* WORK ITEM
In the lines below, output everything from the first line through the line containing "A number of EU" exactly as it is. Pictures are not part of the output.

* THE RECORDS
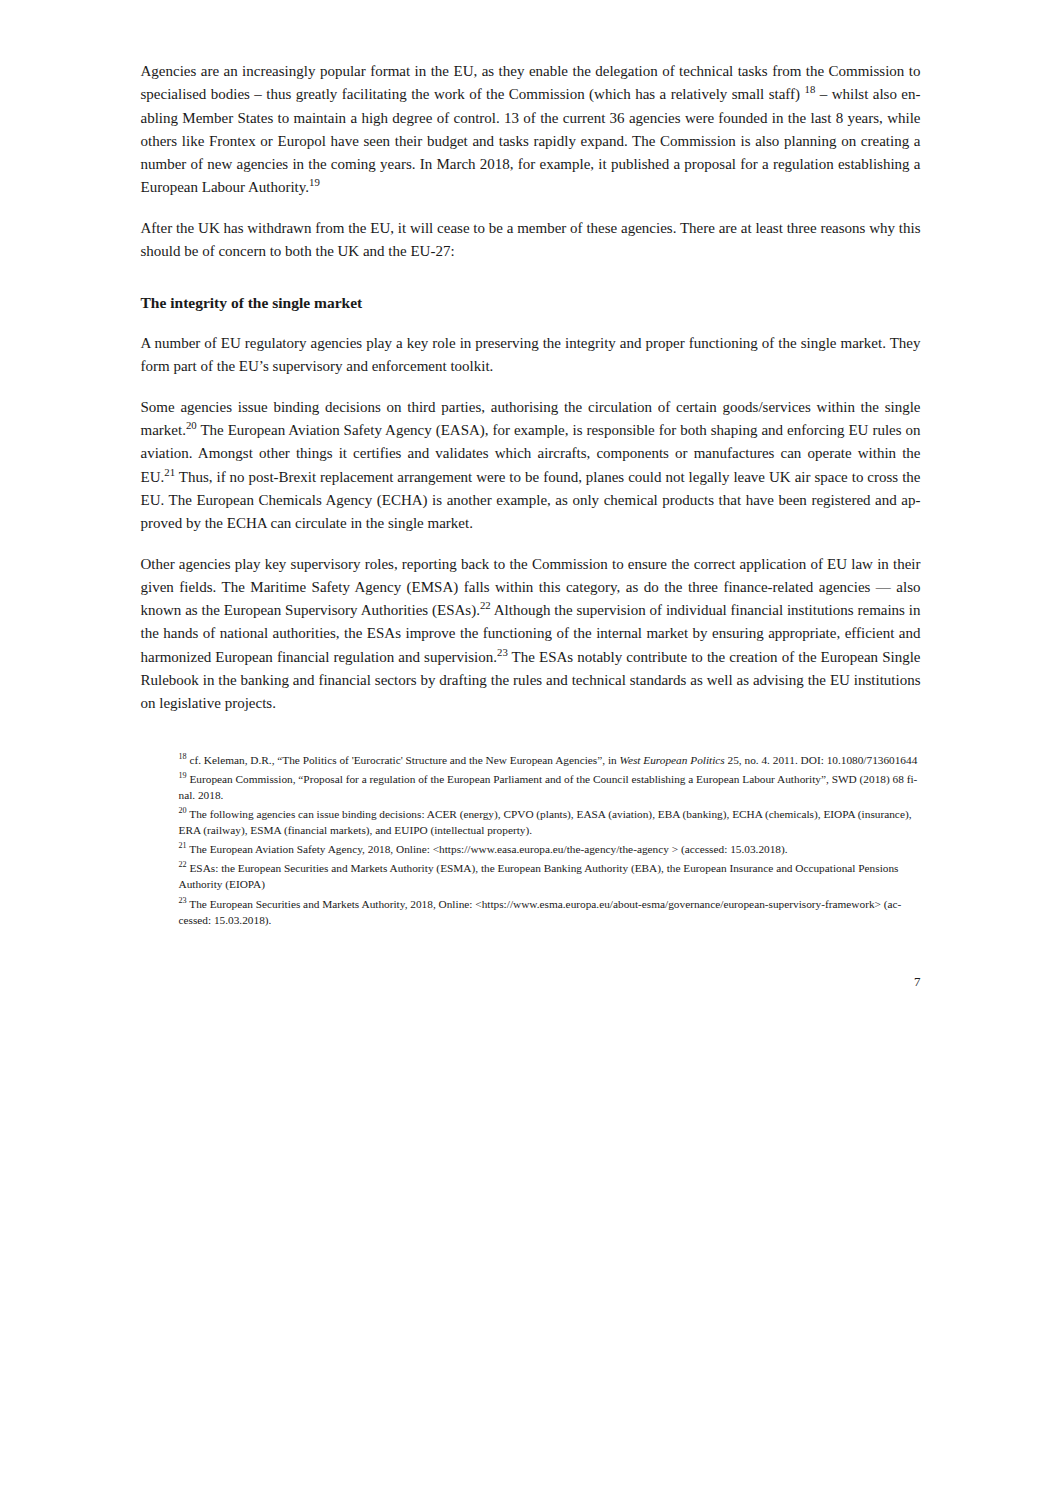Agencies are an increasingly popular format in the EU, as they enable the delegation of technical tasks from the Commission to specialised bodies – thus greatly facilitating the work of the Commission (which has a relatively small staff) 18 – whilst also enabling Member States to maintain a high degree of control. 13 of the current 36 agencies were founded in the last 8 years, while others like Frontex or Europol have seen their budget and tasks rapidly expand. The Commission is also planning on creating a number of new agencies in the coming years. In March 2018, for example, it published a proposal for a regulation establishing a European Labour Authority.19
After the UK has withdrawn from the EU, it will cease to be a member of these agencies. There are at least three reasons why this should be of concern to both the UK and the EU-27:
The integrity of the single market
A number of EU regulatory agencies play a key role in preserving the integrity and proper functioning of the single market. They form part of the EU’s supervisory and enforcement toolkit.
Some agencies issue binding decisions on third parties, authorising the circulation of certain goods/services within the single market.20 The European Aviation Safety Agency (EASA), for example, is responsible for both shaping and enforcing EU rules on aviation. Amongst other things it certifies and validates which aircrafts, components or manufactures can operate within the EU.21 Thus, if no post-Brexit replacement arrangement were to be found, planes could not legally leave UK air space to cross the EU. The European Chemicals Agency (ECHA) is another example, as only chemical products that have been registered and approved by the ECHA can circulate in the single market.
Other agencies play key supervisory roles, reporting back to the Commission to ensure the correct application of EU law in their given fields. The Maritime Safety Agency (EMSA) falls within this category, as do the three finance-related agencies — also known as the European Supervisory Authorities (ESAs).22 Although the supervision of individual financial institutions remains in the hands of national authorities, the ESAs improve the functioning of the internal market by ensuring appropriate, efficient and harmonized European financial regulation and supervision.23 The ESAs notably contribute to the creation of the European Single Rulebook in the banking and financial sectors by drafting the rules and technical standards as well as advising the EU institutions on legislative projects.
18 cf. Keleman, D.R., “The Politics of 'Eurocratic' Structure and the New European Agencies”, in West European Politics 25, no. 4. 2011. DOI: 10.1080/713601644
19 European Commission, “Proposal for a regulation of the European Parliament and of the Council establishing a European Labour Authority”, SWD (2018) 68 final. 2018.
20 The following agencies can issue binding decisions: ACER (energy), CPVO (plants), EASA (aviation), EBA (banking), ECHA (chemicals), EIOPA (insurance), ERA (railway), ESMA (financial markets), and EUIPO (intellectual property).
21 The European Aviation Safety Agency, 2018, Online: <https://www.easa.europa.eu/the-agency/the-agency > (accessed: 15.03.2018).
22 ESAs: the European Securities and Markets Authority (ESMA), the European Banking Authority (EBA), the European Insurance and Occupational Pensions Authority (EIOPA)
23 The European Securities and Markets Authority, 2018, Online: <https://www.esma.europa.eu/about-esma/governance/european-supervisory-framework> (accessed: 15.03.2018).
7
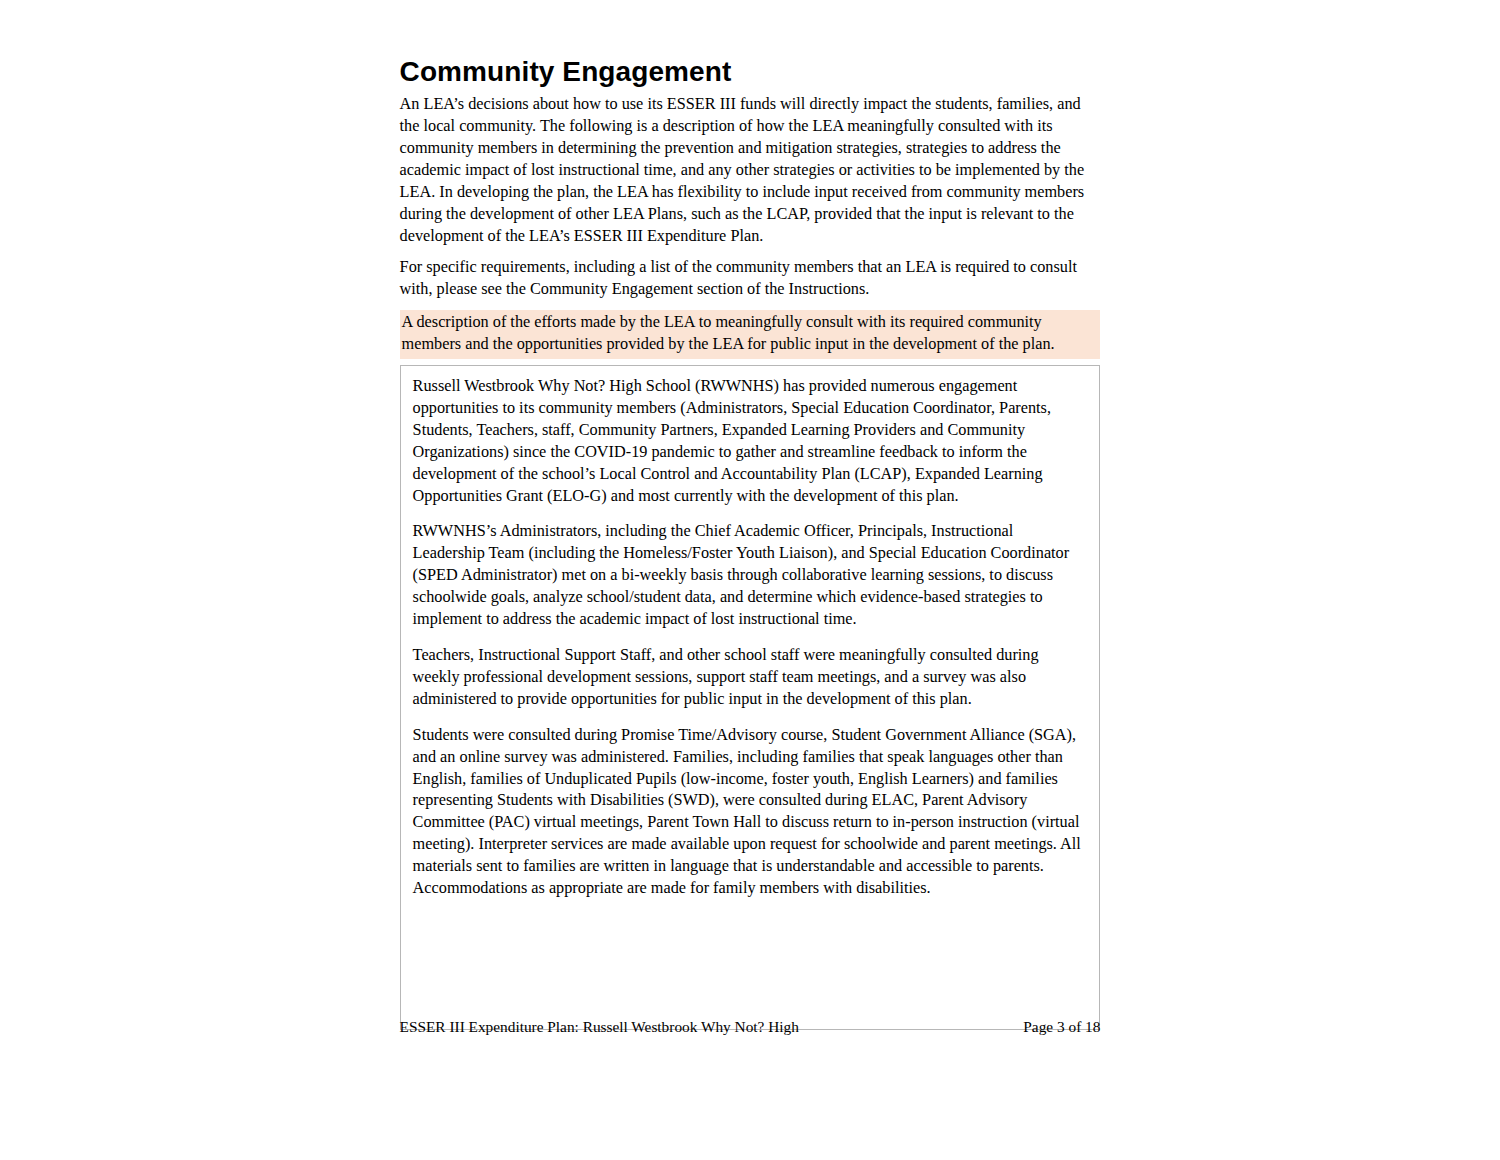Community Engagement
An LEA’s decisions about how to use its ESSER III funds will directly impact the students, families, and the local community. The following is a description of how the LEA meaningfully consulted with its community members in determining the prevention and mitigation strategies, strategies to address the academic impact of lost instructional time, and any other strategies or activities to be implemented by the LEA. In developing the plan, the LEA has flexibility to include input received from community members during the development of other LEA Plans, such as the LCAP, provided that the input is relevant to the development of the LEA’s ESSER III Expenditure Plan.
For specific requirements, including a list of the community members that an LEA is required to consult with, please see the Community Engagement section of the Instructions.
A description of the efforts made by the LEA to meaningfully consult with its required community members and the opportunities provided by the LEA for public input in the development of the plan.
Russell Westbrook Why Not? High School (RWWNHS) has provided numerous engagement opportunities to its community members (Administrators, Special Education Coordinator, Parents, Students, Teachers, staff, Community Partners, Expanded Learning Providers and Community Organizations) since the COVID-19 pandemic to gather and streamline feedback to inform the development of the school’s Local Control and Accountability Plan (LCAP), Expanded Learning Opportunities Grant (ELO-G) and most currently with the development of this plan.
RWWNHS’s Administrators, including the Chief Academic Officer, Principals, Instructional Leadership Team (including the Homeless/Foster Youth Liaison), and Special Education Coordinator (SPED Administrator) met on a bi-weekly basis through collaborative learning sessions, to discuss schoolwide goals, analyze school/student data, and determine which evidence-based strategies to implement to address the academic impact of lost instructional time.
Teachers, Instructional Support Staff, and other school staff were meaningfully consulted during weekly professional development sessions, support staff team meetings, and a survey was also administered to provide opportunities for public input in the development of this plan.
Students were consulted during Promise Time/Advisory course, Student Government Alliance (SGA), and an online survey was administered. Families, including families that speak languages other than English, families of Unduplicated Pupils (low-income, foster youth, English Learners) and families representing Students with Disabilities (SWD), were consulted during ELAC, Parent Advisory Committee (PAC) virtual meetings, Parent Town Hall to discuss return to in-person instruction (virtual meeting). Interpreter services are made available upon request for schoolwide and parent meetings. All materials sent to families are written in language that is understandable and accessible to parents. Accommodations as appropriate are made for family members with disabilities.
ESSER III Expenditure Plan: Russell Westbrook Why Not? High
Page 3 of 18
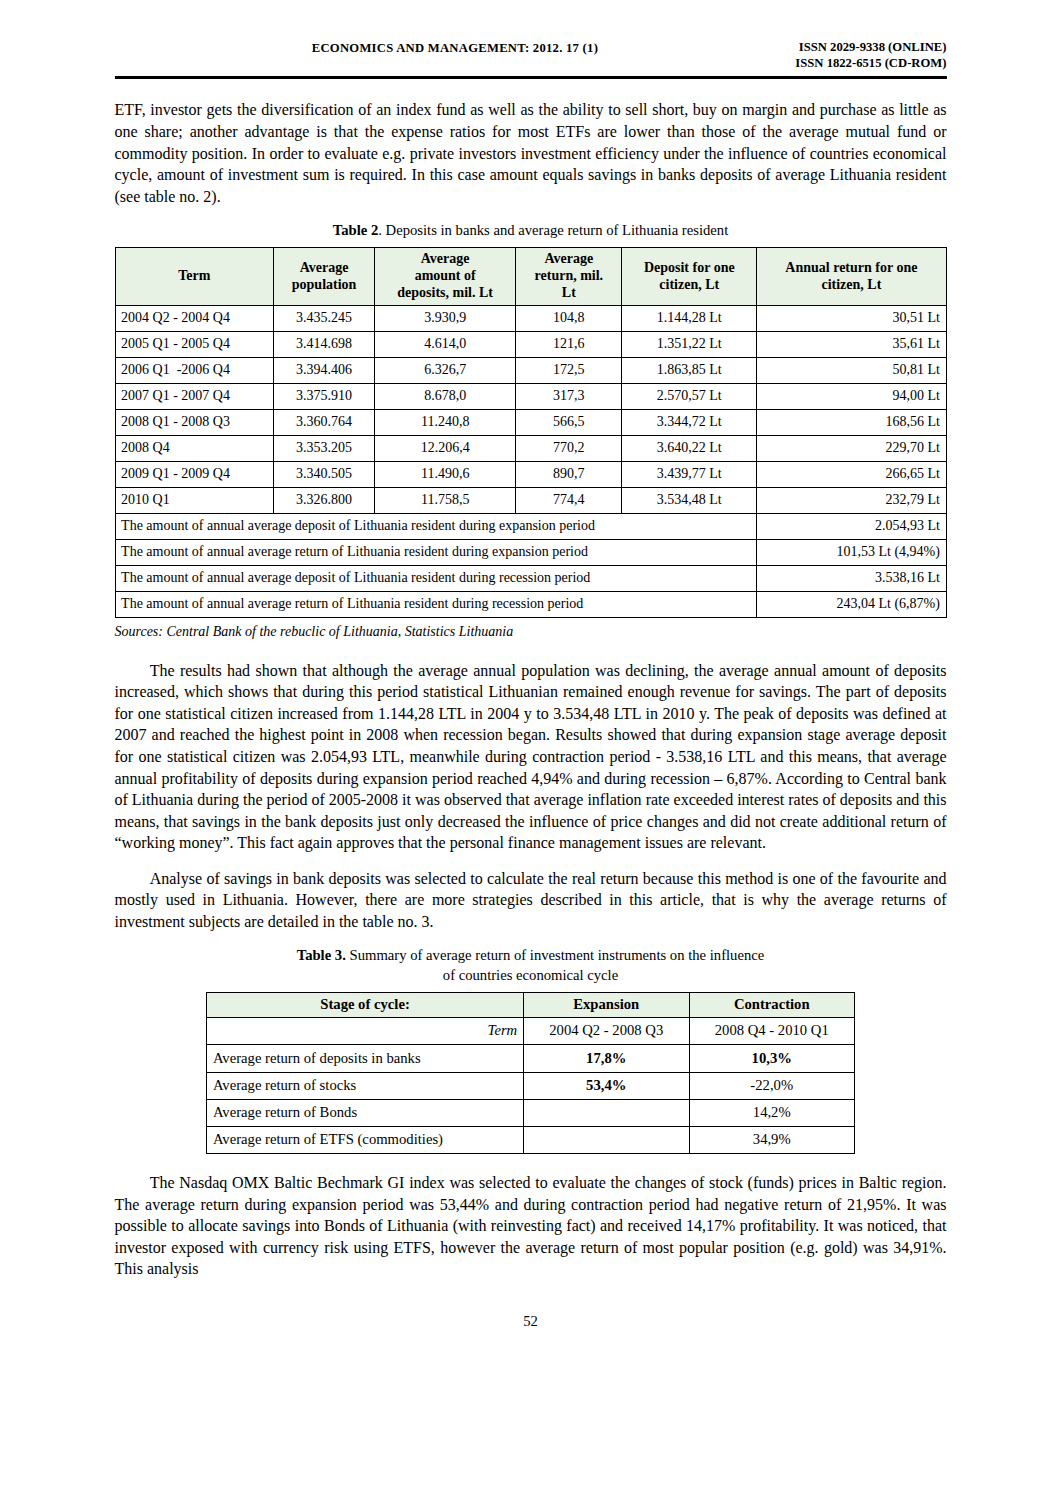ECONOMICS AND MANAGEMENT: 2012. 17 (1)
ISSN 2029-9338 (ONLINE)
ISSN 1822-6515 (CD-ROM)
ETF, investor gets the diversification of an index fund as well as the ability to sell short, buy on margin and purchase as little as one share; another advantage is that the expense ratios for most ETFs are lower than those of the average mutual fund or commodity position. In order to evaluate e.g. private investors investment efficiency under the influence of countries economical cycle, amount of investment sum is required. In this case amount equals savings in banks deposits of average Lithuania resident (see table no. 2).
Table 2 . Deposits in banks and average return of Lithuania resident
| Term | Average population | Average amount of deposits, mil. Lt | Average return, mil. Lt | Deposit for one citizen, Lt | Annual return for one citizen, Lt |
| --- | --- | --- | --- | --- | --- |
| 2004 Q2 - 2004 Q4 | 3.435.245 | 3.930,9 | 104,8 | 1.144,28 Lt | 30,51 Lt |
| 2005 Q1 - 2005 Q4 | 3.414.698 | 4.614,0 | 121,6 | 1.351,22 Lt | 35,61 Lt |
| 2006 Q1 -2006 Q4 | 3.394.406 | 6.326,7 | 172,5 | 1.863,85 Lt | 50,81 Lt |
| 2007 Q1 - 2007 Q4 | 3.375.910 | 8.678,0 | 317,3 | 2.570,57 Lt | 94,00 Lt |
| 2008 Q1 - 2008 Q3 | 3.360.764 | 11.240,8 | 566,5 | 3.344,72 Lt | 168,56 Lt |
| 2008 Q4 | 3.353.205 | 12.206,4 | 770,2 | 3.640,22 Lt | 229,70 Lt |
| 2009 Q1 - 2009 Q4 | 3.340.505 | 11.490,6 | 890,7 | 3.439,77 Lt | 266,65 Lt |
| 2010 Q1 | 3.326.800 | 11.758,5 | 774,4 | 3.534,48 Lt | 232,79 Lt |
| The amount of annual average deposit of Lithuania resident during expansion period | 2.054,93 Lt |
| The amount of annual average return of Lithuania resident during expansion period | 101,53 Lt (4,94%) |
| The amount of annual average deposit of Lithuania resident during recession period | 3.538,16 Lt |
| The amount of annual average return of Lithuania resident during recession period | 243,04 Lt (6,87%) |
Sources: Central Bank of the rebuclic of Lithuania, Statistics Lithuania
The results had shown that although the average annual population was declining, the average annual amount of deposits increased, which shows that during this period statistical Lithuanian remained enough revenue for savings. The part of deposits for one statistical citizen increased from 1.144,28 LTL in 2004 y to 3.534,48 LTL in 2010 y. The peak of deposits was defined at 2007 and reached the highest point in 2008 when recession began. Results showed that during expansion stage average deposit for one statistical citizen was 2.054,93 LTL, meanwhile during contraction period - 3.538,16 LTL and this means, that average annual profitability of deposits during expansion period reached 4,94% and during recession – 6,87%. According to Central bank of Lithuania during the period of 2005-2008 it was observed that average inflation rate exceeded interest rates of deposits and this means, that savings in the bank deposits just only decreased the influence of price changes and did not create additional return of “working money”. This fact again approves that the personal finance management issues are relevant.
Analyse of savings in bank deposits was selected to calculate the real return because this method is one of the favourite and mostly used in Lithuania. However, there are more strategies described in this article, that is why the average returns of investment subjects are detailed in the table no. 3.
Table 3. Summary of average return of investment instruments on the influence of countries economical cycle
| Stage of cycle: | Expansion | Contraction |
| --- | --- | --- |
| Term | 2004 Q2 - 2008 Q3 | 2008 Q4 - 2010 Q1 |
| Average return of deposits in banks | 17,8% | 10,3% |
| Average return of stocks | 53,4% | -22,0% |
| Average return of Bonds | | 14,2% |
| Average return of ETFS (commodities) | | 34,9% |
The Nasdaq OMX Baltic Bechmark GI index was selected to evaluate the changes of stock (funds) prices in Baltic region. The average return during expansion period was 53,44% and during contraction period had negative return of 21,95%. It was possible to allocate savings into Bonds of Lithuania (with reinvesting fact) and received 14,17% profitability. It was noticed, that investor exposed with currency risk using ETFS, however the average return of most popular position (e.g. gold) was 34,91%. This analysis
52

* RESPONSE AREA
Agencies are an increasingly popular format in the EU, as they enable the delegation of technical tasks from the Commission to specialised bodies – thus greatly facilitating the work of the Commission (which has a relatively small staff) 18 – whilst also enabling Member States to maintain a high degree of control. 13 of the current 36 agencies were founded in the last 8 years, while others like Frontex or Europol have seen their budget and tasks rapidly expand. The Commission is also planning on creating a number of new agencies in the coming years. In March 2018, for example, it published a proposal for a regulation establishing a European Labour Authority.19
After the UK has withdrawn from the EU, it will cease to be a member of these agencies. There are at least three reasons why this should be of concern to both the UK and the EU-27:
The integrity of the single market
A number of EU regulatory agencies play a key role in preserving the integrity and proper functioning of the single market. They form part of the EU’s supervisory and enforcement toolkit.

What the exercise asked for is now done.